Work to be completed
Please copy the items word for word, from their start through the line containing "Write the **kern encoding of this score.". Leave the pictures out of your copy.

****

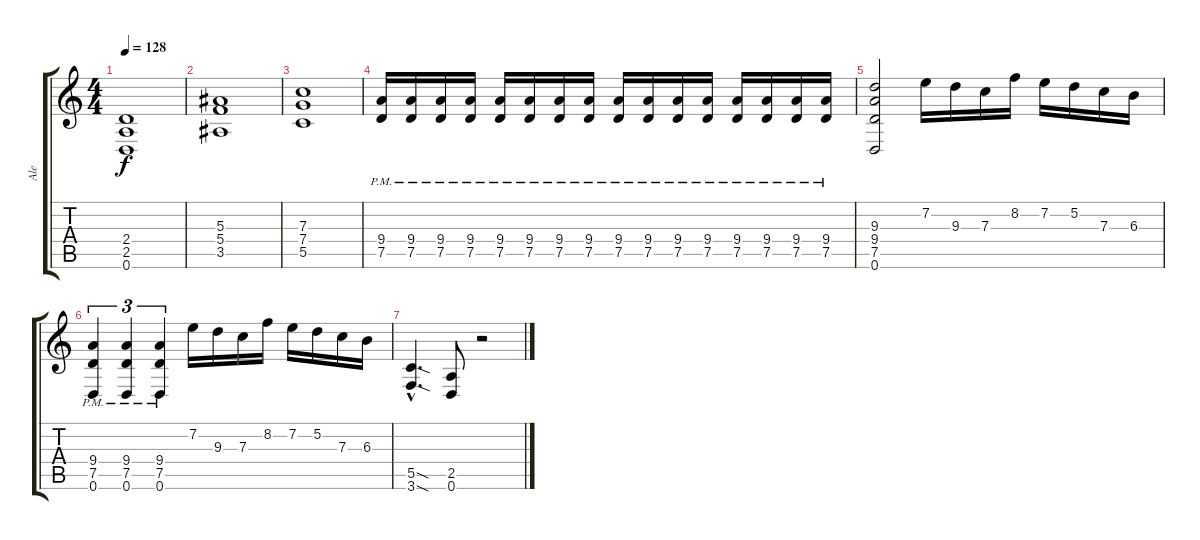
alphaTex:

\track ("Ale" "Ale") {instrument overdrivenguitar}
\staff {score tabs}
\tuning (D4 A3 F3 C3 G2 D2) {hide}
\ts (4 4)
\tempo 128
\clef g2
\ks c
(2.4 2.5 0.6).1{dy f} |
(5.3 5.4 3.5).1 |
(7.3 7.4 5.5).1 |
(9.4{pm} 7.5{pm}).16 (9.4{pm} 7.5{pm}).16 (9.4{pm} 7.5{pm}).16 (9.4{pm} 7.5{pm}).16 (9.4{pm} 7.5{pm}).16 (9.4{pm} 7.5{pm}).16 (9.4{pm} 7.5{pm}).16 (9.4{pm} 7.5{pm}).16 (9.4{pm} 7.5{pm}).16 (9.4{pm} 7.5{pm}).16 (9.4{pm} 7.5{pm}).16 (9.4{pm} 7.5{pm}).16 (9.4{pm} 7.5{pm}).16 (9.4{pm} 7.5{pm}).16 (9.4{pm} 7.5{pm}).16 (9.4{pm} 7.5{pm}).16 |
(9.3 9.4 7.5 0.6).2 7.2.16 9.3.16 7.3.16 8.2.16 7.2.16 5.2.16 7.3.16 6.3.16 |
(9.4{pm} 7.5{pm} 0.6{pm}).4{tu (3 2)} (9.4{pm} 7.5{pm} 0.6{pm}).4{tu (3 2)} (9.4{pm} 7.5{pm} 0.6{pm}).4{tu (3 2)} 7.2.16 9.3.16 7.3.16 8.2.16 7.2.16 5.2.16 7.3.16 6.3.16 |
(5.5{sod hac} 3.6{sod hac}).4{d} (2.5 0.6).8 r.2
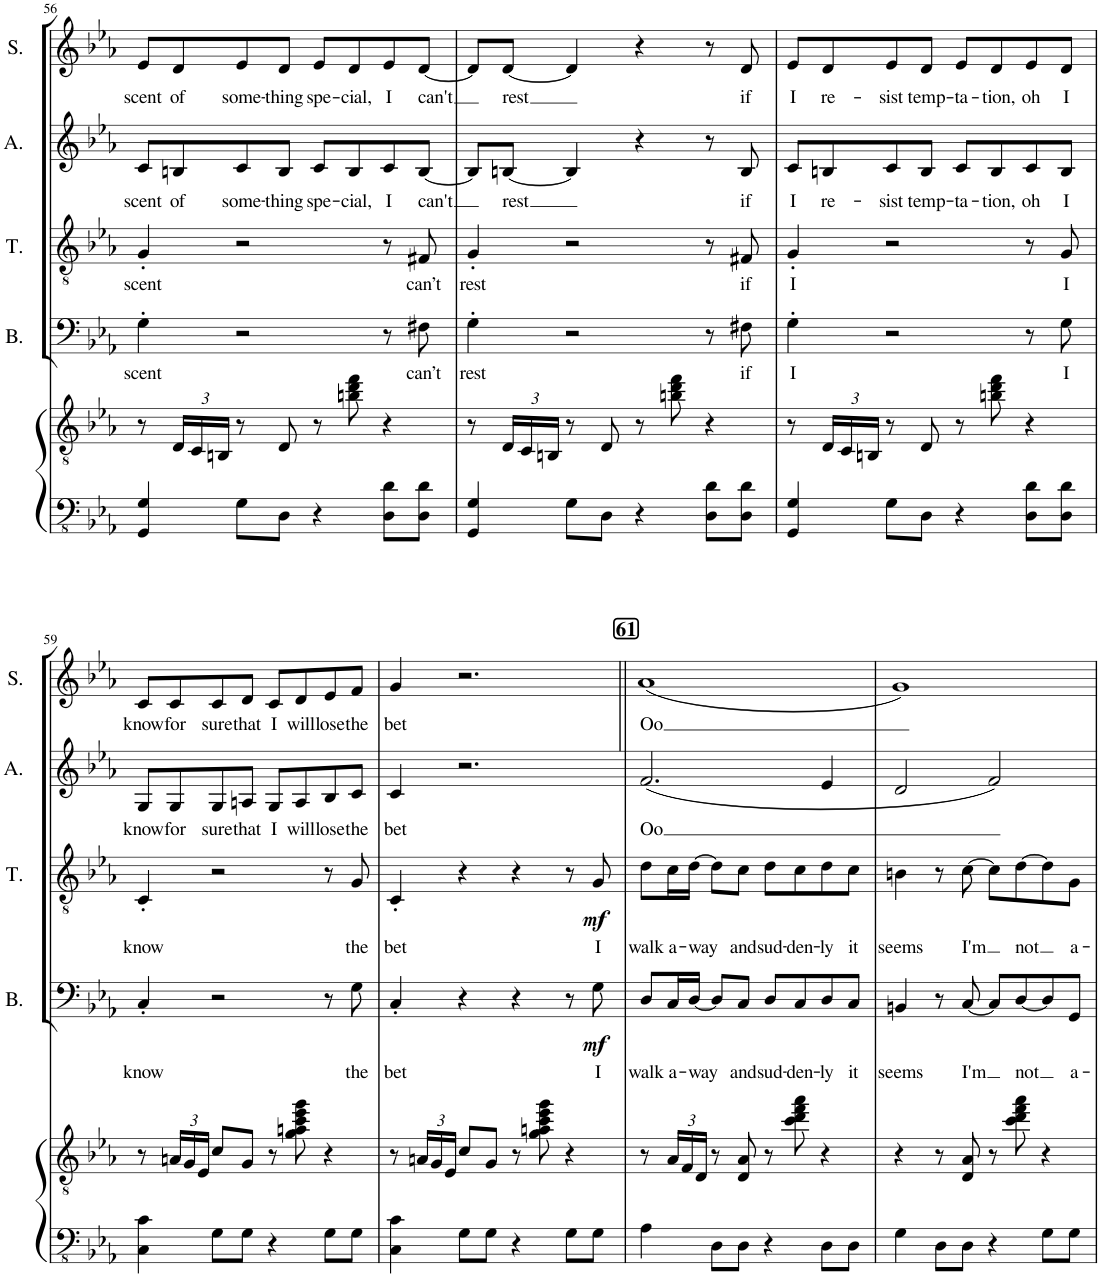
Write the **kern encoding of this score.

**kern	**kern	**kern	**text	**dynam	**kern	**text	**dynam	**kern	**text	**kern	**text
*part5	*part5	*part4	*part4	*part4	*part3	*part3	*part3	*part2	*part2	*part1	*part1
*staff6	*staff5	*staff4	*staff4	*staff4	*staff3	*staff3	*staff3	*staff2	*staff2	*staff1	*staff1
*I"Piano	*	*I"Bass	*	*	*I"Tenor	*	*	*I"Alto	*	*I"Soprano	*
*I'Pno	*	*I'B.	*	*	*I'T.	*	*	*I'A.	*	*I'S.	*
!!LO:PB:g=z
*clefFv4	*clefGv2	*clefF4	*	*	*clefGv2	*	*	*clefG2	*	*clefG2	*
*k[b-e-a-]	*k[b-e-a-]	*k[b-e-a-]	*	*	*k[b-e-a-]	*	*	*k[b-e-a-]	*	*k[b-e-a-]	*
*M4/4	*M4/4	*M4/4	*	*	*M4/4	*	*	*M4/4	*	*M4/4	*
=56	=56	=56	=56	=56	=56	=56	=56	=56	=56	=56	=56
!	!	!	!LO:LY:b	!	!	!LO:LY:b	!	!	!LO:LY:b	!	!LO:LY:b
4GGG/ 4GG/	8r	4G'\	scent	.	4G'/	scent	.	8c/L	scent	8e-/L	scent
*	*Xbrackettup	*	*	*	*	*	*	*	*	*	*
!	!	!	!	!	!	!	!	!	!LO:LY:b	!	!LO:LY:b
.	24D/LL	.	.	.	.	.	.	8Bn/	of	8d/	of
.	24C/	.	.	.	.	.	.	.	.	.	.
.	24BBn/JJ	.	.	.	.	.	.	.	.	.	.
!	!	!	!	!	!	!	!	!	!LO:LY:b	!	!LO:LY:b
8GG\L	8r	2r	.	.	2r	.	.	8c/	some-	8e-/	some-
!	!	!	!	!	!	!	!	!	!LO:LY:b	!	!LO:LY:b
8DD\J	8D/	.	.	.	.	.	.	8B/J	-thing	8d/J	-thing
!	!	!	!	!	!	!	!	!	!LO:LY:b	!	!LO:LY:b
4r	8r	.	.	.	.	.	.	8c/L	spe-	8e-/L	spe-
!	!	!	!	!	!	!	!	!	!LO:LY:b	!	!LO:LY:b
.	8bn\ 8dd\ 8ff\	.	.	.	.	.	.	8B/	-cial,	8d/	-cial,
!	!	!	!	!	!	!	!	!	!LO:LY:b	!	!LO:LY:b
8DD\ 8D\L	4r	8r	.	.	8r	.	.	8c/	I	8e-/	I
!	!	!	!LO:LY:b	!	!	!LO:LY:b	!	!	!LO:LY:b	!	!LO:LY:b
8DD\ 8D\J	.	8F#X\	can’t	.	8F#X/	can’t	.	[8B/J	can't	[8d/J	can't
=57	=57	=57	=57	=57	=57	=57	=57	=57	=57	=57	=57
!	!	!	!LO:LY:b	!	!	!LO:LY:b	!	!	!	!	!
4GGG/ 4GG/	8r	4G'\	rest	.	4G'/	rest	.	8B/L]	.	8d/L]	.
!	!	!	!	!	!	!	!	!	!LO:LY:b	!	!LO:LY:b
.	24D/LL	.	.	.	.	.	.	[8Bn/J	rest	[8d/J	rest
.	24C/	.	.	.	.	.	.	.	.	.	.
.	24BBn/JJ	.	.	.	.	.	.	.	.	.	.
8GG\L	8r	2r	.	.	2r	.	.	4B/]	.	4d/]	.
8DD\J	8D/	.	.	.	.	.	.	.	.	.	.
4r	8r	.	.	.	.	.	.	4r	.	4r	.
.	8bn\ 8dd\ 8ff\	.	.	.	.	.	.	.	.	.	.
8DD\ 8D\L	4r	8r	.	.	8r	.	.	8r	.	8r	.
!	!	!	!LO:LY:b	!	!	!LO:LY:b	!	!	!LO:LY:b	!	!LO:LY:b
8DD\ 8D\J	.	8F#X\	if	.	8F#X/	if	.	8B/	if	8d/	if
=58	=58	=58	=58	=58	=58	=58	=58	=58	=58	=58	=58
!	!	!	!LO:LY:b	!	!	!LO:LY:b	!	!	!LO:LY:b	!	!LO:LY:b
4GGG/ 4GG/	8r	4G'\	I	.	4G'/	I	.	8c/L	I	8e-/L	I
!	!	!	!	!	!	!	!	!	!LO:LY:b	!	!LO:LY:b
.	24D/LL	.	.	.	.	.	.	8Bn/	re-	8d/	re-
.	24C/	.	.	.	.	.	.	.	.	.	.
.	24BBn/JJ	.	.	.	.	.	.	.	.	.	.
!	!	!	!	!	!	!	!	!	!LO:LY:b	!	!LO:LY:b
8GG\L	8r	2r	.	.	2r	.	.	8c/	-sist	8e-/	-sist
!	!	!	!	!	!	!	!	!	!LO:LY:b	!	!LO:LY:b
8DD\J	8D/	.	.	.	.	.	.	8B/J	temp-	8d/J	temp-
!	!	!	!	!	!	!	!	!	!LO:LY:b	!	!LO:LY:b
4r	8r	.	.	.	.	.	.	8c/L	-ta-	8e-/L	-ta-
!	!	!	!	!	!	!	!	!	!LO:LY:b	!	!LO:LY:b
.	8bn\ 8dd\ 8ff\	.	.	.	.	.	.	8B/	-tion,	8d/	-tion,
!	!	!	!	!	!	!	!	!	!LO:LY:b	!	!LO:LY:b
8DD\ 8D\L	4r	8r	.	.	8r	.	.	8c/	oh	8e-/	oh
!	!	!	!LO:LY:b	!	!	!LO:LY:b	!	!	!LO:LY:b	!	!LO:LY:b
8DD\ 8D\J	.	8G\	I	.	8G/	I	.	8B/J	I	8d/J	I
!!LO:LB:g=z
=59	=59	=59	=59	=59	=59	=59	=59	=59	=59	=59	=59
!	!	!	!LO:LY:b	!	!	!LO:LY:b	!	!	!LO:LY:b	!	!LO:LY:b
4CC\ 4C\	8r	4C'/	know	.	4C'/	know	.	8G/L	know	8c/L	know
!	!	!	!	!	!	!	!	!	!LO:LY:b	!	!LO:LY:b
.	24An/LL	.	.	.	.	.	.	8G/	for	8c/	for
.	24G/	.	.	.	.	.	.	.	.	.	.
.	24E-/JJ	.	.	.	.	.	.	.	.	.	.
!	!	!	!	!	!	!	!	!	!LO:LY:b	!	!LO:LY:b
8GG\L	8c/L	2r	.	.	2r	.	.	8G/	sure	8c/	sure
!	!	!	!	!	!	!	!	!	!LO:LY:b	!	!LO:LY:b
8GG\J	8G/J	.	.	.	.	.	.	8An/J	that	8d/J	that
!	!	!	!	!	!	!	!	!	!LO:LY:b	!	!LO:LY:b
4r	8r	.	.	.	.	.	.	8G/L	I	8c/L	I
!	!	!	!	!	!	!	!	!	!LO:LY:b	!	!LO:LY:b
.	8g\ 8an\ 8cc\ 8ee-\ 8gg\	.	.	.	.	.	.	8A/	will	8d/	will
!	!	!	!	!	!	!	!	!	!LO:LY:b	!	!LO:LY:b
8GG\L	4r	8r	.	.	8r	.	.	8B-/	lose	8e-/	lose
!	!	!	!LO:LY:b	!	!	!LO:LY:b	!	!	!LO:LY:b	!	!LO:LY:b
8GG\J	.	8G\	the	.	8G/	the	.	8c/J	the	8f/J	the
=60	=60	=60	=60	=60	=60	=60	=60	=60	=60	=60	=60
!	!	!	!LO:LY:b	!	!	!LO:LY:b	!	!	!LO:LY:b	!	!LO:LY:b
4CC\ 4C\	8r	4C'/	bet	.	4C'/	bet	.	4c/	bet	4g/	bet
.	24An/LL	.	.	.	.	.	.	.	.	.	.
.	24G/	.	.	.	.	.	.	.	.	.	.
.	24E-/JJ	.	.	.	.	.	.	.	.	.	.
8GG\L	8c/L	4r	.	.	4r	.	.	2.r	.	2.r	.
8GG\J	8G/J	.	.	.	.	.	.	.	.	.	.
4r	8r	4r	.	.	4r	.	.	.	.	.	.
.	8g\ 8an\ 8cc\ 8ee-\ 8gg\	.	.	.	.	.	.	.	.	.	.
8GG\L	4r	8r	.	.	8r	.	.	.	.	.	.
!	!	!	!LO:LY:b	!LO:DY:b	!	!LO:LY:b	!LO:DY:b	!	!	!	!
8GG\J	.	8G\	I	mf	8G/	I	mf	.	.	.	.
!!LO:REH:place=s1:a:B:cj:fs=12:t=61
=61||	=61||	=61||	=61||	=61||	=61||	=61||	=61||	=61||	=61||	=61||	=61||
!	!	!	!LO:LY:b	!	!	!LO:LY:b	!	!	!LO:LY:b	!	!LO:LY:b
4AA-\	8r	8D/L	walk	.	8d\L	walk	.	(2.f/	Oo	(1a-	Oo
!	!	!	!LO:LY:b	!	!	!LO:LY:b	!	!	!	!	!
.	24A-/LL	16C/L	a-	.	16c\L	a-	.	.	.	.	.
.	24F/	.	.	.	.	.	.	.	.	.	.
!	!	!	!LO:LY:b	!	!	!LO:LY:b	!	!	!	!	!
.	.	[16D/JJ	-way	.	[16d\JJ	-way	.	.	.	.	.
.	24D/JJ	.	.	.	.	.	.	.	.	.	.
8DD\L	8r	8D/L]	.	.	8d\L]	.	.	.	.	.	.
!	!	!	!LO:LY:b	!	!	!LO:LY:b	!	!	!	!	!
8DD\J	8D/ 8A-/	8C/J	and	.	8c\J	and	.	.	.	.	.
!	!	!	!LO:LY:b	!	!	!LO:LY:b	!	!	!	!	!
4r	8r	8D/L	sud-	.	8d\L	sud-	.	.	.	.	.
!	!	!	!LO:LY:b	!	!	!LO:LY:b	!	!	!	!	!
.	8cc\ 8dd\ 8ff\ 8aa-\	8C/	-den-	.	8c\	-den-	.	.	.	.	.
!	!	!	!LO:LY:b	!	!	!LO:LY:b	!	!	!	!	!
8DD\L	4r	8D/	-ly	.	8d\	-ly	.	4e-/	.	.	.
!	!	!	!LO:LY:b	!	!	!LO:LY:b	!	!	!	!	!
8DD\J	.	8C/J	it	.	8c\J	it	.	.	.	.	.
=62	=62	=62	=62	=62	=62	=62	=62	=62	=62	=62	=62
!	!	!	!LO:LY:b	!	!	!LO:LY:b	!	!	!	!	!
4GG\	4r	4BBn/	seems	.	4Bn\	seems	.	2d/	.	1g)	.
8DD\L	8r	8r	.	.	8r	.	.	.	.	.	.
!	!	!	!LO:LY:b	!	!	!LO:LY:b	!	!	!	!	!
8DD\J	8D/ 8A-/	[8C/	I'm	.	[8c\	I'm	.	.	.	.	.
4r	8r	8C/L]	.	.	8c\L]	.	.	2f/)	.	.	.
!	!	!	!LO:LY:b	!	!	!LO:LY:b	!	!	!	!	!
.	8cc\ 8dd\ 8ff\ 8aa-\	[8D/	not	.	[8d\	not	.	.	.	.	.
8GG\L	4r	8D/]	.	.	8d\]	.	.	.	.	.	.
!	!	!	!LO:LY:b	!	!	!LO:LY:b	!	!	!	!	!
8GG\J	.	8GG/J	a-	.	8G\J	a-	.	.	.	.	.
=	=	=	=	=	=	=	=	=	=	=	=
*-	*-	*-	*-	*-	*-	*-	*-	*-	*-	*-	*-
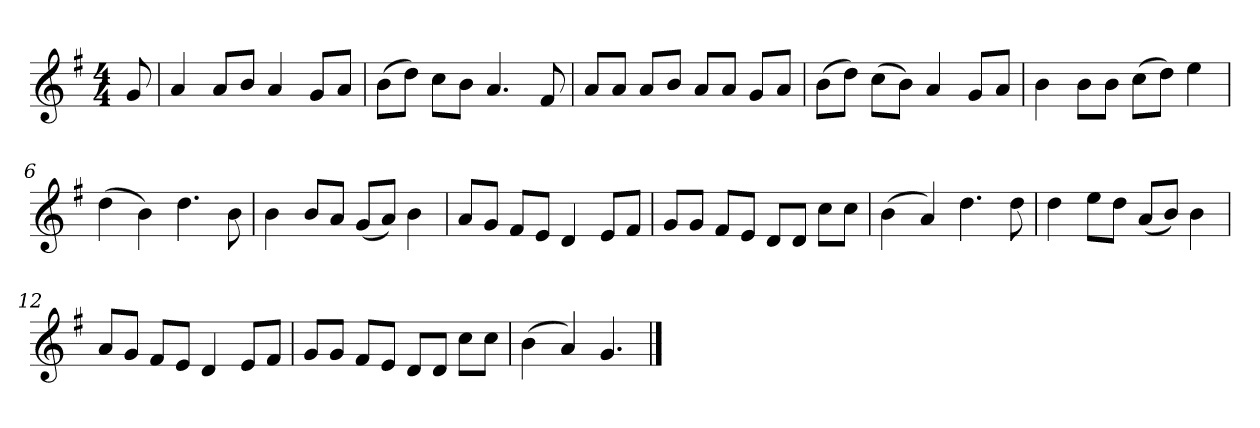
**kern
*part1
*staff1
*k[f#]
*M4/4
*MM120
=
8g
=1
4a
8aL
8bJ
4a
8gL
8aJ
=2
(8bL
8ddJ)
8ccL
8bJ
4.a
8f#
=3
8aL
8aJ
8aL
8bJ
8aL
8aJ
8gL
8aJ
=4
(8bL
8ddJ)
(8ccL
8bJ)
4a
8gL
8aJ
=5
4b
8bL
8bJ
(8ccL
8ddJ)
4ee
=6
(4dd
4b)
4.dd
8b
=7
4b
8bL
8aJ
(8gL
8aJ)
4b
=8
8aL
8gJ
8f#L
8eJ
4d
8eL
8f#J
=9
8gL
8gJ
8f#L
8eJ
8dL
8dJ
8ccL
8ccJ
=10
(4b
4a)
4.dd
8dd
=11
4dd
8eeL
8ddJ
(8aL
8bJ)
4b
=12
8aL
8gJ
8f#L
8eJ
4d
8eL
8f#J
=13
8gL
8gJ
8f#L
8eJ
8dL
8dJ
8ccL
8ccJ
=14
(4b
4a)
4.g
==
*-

****

Completed task
alphaTex:

\track ("Ale" "Ale") {instrument overdrivenguitar}
\staff {score tabs}
\tuning (D4 A3 F3 C3 G2 D2) {hide}
\ts (4 4)
\tempo 128
\clef g2
\ks c
(2.4 2.5 0.6).1{dy f} |
(5.3 5.4 3.5).1 |
(7.3 7.4 5.5).1 |
(9.4{pm} 7.5{pm}).16 (9.4{pm} 7.5{pm}).16 (9.4{pm} 7.5{pm}).16 (9.4{pm} 7.5{pm}).16 (9.4{pm} 7.5{pm}).16 (9.4{pm} 7.5{pm}).16 (9.4{pm} 7.5{pm}).16 (9.4{pm} 7.5{pm}).16 (9.4{pm} 7.5{pm}).16 (9.4{pm} 7.5{pm}).16 (9.4{pm} 7.5{pm}).16 (9.4{pm} 7.5{pm}).16 (9.4{pm} 7.5{pm}).16 (9.4{pm} 7.5{pm}).16 (9.4{pm} 7.5{pm}).16 (9.4{pm} 7.5{pm}).16 |
(9.3 9.4 7.5 0.6).2 7.2.16 9.3.16 7.3.16 8.2.16 7.2.16 5.2.16 7.3.16 6.3.16 |
(9.4{pm} 7.5{pm} 0.6{pm}).4{tu (3 2)} (9.4{pm} 7.5{pm} 0.6{pm}).4{tu (3 2)} (9.4{pm} 7.5{pm} 0.6{pm}).4{tu (3 2)} 7.2.16 9.3.16 7.3.16 8.2.16 7.2.16 5.2.16 7.3.16 6.3.16 |
(5.5{sod hac} 3.6{sod hac}).4{d} (2.5 0.6).8 r.2
Write the **kern encoding of this score.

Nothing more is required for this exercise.